From James Hall’s Dictionary of Subjects & Symbols in Art.

Iphigenia.(Met.12:25-28). In Greek mythology the daughter of Agamemnon, King of Mycenae. Her father led the Greek forces against Troy. The expedition was at first prevented from sailing by unfavourable winds, so Agamemnon consulted a seer, Calchas. He was told that, because he had killed a stag sacred to Diana, he must propitiate the goddess by sacrificing his daughter to her. Iphigenia accepted her fate out of patriotic motives. According to some, at the last moment Diana substituted a stag for the human victim and carried Iphigenia away to be her priestess. However that may be, the winds changed and the Greeks were able to sail. The scene is an altar before which Iphigenia swoons, or sits resigned and calm. A grey bearded priest, robed and cowled, makes ready while an acolyte brings faggots or a vessel. Agamemnon is present in helmet and armour. Diana and the stag hover in a cloud overhead, unseen by the others.
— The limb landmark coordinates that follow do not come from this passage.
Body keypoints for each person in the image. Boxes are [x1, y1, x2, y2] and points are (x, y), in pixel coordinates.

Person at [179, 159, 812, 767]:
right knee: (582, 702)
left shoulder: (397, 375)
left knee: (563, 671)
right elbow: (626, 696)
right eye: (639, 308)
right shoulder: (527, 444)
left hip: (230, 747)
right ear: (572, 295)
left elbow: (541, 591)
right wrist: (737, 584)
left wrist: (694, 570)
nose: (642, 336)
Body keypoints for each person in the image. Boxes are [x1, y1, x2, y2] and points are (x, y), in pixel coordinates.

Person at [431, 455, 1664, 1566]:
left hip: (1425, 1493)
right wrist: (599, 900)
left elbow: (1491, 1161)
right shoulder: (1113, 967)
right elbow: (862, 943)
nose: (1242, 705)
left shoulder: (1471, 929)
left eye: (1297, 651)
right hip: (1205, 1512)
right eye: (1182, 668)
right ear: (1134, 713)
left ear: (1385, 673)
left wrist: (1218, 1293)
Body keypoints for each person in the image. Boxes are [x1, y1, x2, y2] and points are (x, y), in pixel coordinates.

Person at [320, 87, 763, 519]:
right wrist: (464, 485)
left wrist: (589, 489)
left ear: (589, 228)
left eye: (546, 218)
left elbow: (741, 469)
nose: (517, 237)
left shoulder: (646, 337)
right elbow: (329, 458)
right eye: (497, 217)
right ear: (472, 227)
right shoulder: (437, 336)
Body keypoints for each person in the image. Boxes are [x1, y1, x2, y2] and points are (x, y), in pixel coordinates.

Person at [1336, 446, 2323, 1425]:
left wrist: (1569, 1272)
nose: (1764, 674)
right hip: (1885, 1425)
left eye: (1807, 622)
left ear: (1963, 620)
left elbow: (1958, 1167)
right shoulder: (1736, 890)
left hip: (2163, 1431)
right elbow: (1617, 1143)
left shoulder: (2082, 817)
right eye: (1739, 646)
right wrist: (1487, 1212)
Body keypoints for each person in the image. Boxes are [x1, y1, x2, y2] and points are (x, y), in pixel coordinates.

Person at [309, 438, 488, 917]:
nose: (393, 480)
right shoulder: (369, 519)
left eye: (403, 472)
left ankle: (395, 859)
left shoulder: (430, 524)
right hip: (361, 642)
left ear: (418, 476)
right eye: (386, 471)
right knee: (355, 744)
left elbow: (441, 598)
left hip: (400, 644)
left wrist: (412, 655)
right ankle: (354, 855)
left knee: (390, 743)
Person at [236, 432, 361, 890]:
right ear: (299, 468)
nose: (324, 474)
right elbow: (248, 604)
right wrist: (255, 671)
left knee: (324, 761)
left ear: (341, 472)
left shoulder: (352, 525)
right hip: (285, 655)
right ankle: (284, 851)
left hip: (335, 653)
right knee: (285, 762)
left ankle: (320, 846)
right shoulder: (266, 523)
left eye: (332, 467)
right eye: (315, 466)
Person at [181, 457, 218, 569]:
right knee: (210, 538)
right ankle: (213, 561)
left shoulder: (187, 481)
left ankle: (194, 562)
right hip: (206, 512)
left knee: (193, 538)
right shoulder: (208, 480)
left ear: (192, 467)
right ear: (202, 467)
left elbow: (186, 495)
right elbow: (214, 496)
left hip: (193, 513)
Hall, J., Dictionary of Subjects and Symbols in Art, John Murray Ltd., London, 1989, ISBN 0 7195 4147 6, p.162.

Iphigenia

From Who’s Who in the Ancient World by Betty Radice.

In origin possibly a local goddess identified with Artemis, but in classical mythology the daughter of Agamemnon and Clytemnestra. She was summoned to Aulis when the Greek fleet was waiting to set sail for Troy to be sacrificed to Artemis, who was sending contrary winds – why Artemis demanded this is never made clear. In the version referred to in Aeschylus’s Agamemnon she is killed, and her death adds to Clytemnestra’s motive for killing her husband. Euripides followed another tradition in which Artemis carried her off at the crucial moment; this can be assumed from his last, unfinished Iphigenia in Aulis. In his Iphigenia in Tauris she is a priestess of Artemis among the Taurians (in the Crimea) and officiates at the local rite of sacrificing to Artemis any stranger who is captured. Her brother Orestes and his friend Pylades are brought to her, there is a classic recognition scene, and a dramatic escape. More than one Greek temple later claimed to possess the image of the goddess she carried away with her. Both plays were followed by Gluck in his operas Iphigénie en Aulide and Iphigénie en Tauride. Racine explored Agamemnon’s appalling dilemma in his Iphigenie; Goethe created an idealized heroine in his Iphigenie auf Tauris.

Radice, B., Who’s Who in the Ancient World, Penguin Books Ltd., London, 1973, ISBN 0-14-051055-9, p.142.